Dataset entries
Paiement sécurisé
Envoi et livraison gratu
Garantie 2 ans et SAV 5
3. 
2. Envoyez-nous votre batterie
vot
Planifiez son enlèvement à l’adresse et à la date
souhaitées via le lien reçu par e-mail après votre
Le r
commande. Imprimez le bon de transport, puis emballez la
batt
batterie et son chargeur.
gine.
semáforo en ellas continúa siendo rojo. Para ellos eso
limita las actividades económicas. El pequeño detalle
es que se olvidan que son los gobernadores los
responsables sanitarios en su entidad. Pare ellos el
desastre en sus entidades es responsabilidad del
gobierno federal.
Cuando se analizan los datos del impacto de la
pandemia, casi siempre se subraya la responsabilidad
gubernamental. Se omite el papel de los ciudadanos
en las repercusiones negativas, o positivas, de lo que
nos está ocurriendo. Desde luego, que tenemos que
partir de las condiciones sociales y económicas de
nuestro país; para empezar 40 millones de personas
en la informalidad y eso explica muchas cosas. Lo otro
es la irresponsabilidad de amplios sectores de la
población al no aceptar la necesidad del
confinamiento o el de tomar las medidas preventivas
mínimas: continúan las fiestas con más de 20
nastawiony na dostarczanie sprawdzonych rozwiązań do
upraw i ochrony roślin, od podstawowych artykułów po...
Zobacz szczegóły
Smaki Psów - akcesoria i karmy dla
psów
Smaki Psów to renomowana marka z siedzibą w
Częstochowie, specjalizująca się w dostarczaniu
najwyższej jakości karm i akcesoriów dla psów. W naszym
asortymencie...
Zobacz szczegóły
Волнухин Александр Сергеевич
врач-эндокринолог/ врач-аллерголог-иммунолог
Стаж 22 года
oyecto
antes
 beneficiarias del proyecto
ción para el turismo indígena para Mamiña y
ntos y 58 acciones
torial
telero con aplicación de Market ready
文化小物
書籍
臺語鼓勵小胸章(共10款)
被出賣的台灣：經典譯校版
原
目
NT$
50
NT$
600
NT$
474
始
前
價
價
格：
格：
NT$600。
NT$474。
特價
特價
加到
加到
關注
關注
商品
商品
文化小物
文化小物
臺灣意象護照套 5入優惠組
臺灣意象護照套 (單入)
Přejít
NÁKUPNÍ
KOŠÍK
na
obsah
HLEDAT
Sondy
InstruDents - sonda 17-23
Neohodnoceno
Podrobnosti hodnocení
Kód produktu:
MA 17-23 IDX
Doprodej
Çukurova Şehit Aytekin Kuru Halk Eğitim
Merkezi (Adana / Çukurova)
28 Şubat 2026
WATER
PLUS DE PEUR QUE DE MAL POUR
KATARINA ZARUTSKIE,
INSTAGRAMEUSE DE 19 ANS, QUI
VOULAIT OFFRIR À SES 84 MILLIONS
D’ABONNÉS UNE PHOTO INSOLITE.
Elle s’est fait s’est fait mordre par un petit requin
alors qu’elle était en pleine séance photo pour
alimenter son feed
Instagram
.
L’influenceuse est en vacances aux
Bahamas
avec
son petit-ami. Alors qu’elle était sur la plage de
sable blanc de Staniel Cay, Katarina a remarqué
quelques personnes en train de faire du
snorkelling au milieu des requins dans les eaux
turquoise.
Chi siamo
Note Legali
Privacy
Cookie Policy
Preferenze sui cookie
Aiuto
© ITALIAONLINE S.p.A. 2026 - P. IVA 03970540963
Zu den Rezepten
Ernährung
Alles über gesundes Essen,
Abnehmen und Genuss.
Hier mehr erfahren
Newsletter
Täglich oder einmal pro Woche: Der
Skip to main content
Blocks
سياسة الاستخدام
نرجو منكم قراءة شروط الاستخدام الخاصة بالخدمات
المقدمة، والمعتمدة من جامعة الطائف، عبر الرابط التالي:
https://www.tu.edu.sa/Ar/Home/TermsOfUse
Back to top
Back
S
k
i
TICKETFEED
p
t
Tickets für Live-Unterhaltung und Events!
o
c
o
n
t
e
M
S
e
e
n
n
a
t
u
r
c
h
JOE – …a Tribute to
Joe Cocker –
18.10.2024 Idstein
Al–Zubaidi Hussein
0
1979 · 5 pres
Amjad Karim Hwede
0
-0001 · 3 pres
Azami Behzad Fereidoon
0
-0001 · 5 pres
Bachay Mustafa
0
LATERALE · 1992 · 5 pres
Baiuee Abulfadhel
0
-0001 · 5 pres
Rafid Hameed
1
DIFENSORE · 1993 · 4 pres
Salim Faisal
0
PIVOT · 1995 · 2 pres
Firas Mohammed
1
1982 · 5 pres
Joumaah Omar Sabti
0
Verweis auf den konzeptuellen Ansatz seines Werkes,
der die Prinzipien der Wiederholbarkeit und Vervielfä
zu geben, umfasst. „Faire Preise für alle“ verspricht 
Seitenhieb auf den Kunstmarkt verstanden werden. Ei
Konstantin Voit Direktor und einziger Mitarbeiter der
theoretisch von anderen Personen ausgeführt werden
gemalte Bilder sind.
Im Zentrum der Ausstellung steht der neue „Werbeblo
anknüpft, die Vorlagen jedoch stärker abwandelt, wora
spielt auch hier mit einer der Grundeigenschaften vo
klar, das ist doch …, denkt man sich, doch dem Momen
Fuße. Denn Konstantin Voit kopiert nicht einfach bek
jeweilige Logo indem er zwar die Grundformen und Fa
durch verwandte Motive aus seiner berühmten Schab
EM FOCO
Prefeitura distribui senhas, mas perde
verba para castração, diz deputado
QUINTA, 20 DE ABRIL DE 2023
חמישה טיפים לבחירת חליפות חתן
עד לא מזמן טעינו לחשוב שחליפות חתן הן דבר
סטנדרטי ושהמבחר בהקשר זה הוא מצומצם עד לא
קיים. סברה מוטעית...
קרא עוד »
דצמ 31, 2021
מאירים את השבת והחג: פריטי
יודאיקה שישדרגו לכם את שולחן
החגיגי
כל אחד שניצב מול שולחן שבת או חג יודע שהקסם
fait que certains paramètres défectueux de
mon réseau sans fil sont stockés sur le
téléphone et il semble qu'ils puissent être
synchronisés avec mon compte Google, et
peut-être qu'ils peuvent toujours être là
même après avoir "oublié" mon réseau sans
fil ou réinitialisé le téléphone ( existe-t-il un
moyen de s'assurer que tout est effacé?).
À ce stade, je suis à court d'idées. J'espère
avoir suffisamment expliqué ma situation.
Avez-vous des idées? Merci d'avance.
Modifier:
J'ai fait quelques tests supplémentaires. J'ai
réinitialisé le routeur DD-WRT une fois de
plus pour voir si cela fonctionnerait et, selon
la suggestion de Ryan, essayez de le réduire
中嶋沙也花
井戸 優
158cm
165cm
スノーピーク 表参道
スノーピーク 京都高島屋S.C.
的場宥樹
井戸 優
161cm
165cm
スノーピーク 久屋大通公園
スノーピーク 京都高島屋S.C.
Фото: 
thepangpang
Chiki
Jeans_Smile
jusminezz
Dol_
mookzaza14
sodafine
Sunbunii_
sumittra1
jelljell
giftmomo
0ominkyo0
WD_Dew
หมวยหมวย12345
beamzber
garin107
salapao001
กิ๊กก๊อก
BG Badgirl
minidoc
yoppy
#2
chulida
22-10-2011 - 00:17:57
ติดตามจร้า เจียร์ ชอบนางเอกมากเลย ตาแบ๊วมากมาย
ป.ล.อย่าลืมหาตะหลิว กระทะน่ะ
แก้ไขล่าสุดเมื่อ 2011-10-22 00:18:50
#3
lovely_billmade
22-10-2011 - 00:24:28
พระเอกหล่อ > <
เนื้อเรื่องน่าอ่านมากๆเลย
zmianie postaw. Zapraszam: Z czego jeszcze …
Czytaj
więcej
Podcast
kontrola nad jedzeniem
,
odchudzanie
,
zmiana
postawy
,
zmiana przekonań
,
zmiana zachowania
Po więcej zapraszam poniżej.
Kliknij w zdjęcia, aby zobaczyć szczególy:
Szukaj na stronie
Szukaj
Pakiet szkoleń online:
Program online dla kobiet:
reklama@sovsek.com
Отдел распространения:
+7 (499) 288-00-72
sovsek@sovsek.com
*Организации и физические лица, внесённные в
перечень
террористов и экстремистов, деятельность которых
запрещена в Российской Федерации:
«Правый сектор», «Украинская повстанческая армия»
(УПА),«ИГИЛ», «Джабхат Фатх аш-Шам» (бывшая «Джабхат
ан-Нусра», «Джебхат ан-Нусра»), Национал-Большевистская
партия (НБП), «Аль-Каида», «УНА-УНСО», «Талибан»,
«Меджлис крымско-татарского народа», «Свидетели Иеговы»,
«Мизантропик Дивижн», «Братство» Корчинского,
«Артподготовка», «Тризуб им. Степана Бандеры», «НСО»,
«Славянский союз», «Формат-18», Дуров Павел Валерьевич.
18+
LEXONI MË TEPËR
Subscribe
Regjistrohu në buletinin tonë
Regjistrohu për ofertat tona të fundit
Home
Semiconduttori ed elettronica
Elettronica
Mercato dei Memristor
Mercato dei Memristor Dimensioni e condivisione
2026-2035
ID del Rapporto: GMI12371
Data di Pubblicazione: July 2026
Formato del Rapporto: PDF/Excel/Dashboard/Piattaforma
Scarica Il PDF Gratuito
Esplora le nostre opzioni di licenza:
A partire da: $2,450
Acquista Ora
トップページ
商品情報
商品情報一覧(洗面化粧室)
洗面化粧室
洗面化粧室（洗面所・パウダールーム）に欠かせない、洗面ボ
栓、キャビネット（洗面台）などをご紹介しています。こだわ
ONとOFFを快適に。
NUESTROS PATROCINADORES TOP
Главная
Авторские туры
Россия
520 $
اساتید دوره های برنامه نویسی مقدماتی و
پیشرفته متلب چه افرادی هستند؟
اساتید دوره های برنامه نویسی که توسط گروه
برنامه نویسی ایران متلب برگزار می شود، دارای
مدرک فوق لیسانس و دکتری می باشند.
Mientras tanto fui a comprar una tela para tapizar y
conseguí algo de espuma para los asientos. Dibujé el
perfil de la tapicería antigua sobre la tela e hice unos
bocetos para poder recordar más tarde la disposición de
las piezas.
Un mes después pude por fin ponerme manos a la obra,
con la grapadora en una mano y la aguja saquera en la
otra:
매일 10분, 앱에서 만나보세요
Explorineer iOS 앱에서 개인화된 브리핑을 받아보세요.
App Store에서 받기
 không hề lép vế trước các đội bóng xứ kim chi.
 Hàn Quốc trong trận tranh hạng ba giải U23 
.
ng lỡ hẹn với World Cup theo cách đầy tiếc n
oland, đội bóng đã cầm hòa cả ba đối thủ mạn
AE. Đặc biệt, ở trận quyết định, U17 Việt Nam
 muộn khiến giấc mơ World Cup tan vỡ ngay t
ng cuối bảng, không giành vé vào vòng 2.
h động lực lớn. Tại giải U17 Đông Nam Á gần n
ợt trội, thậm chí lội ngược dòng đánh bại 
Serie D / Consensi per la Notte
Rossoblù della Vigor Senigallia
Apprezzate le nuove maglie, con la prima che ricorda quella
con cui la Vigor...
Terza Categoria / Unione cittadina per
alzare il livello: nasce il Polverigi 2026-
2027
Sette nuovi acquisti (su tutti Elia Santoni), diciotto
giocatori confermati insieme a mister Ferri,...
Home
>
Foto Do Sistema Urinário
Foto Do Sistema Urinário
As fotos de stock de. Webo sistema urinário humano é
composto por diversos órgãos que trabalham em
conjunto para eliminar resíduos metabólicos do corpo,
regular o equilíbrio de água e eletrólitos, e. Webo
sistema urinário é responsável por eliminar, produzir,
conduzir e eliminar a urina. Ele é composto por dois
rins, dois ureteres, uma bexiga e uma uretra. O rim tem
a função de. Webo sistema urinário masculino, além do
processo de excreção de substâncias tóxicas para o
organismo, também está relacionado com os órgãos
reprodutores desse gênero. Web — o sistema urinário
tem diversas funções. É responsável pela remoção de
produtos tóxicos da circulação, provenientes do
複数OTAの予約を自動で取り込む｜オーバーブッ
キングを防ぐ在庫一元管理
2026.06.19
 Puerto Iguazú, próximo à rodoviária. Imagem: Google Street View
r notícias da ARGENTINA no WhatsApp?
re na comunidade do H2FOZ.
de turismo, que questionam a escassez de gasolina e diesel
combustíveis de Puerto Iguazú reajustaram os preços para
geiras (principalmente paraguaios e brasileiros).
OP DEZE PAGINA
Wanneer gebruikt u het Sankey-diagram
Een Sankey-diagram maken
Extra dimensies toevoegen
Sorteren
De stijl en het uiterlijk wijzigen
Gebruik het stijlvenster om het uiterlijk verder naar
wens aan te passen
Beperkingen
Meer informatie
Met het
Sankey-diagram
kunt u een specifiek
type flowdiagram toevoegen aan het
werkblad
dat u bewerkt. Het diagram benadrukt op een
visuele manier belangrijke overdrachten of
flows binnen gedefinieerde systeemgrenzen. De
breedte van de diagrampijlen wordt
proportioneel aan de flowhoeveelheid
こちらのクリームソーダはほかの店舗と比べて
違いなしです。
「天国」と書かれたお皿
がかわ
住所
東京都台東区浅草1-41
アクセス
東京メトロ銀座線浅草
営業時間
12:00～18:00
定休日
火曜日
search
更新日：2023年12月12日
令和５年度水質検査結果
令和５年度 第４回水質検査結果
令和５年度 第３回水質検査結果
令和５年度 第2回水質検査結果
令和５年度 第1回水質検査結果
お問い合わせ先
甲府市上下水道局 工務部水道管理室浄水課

◆ **The task**
Please reproduce exactly the lines from the first one of the records above through the line containing "en las repercusiones", both included, and nothing else.

◆ **Your response**
Paiement sécurisé
Envoi et livraison gratu
Garantie 2 ans et SAV 5
3. 
2. Envoyez-nous votre batterie
vot
Planifiez son enlèvement à l’adresse et à la date
souhaitées via le lien reçu par e-mail après votre
Le r
commande. Imprimez le bon de transport, puis emballez la
batt
batterie et son chargeur.
gine.
semáforo en ellas continúa siendo rojo. Para ellos eso
limita las actividades económicas. El pequeño detalle
es que se olvidan que son los gobernadores los
responsables sanitarios en su entidad. Pare ellos el
desastre en sus entidades es responsabilidad del
gobierno federal.
Cuando se analizan los datos del impacto de la
pandemia, casi siempre se subraya la responsabilidad
gubernamental. Se omite el papel de los ciudadanos
en las repercusiones negativas, o positivas, de lo que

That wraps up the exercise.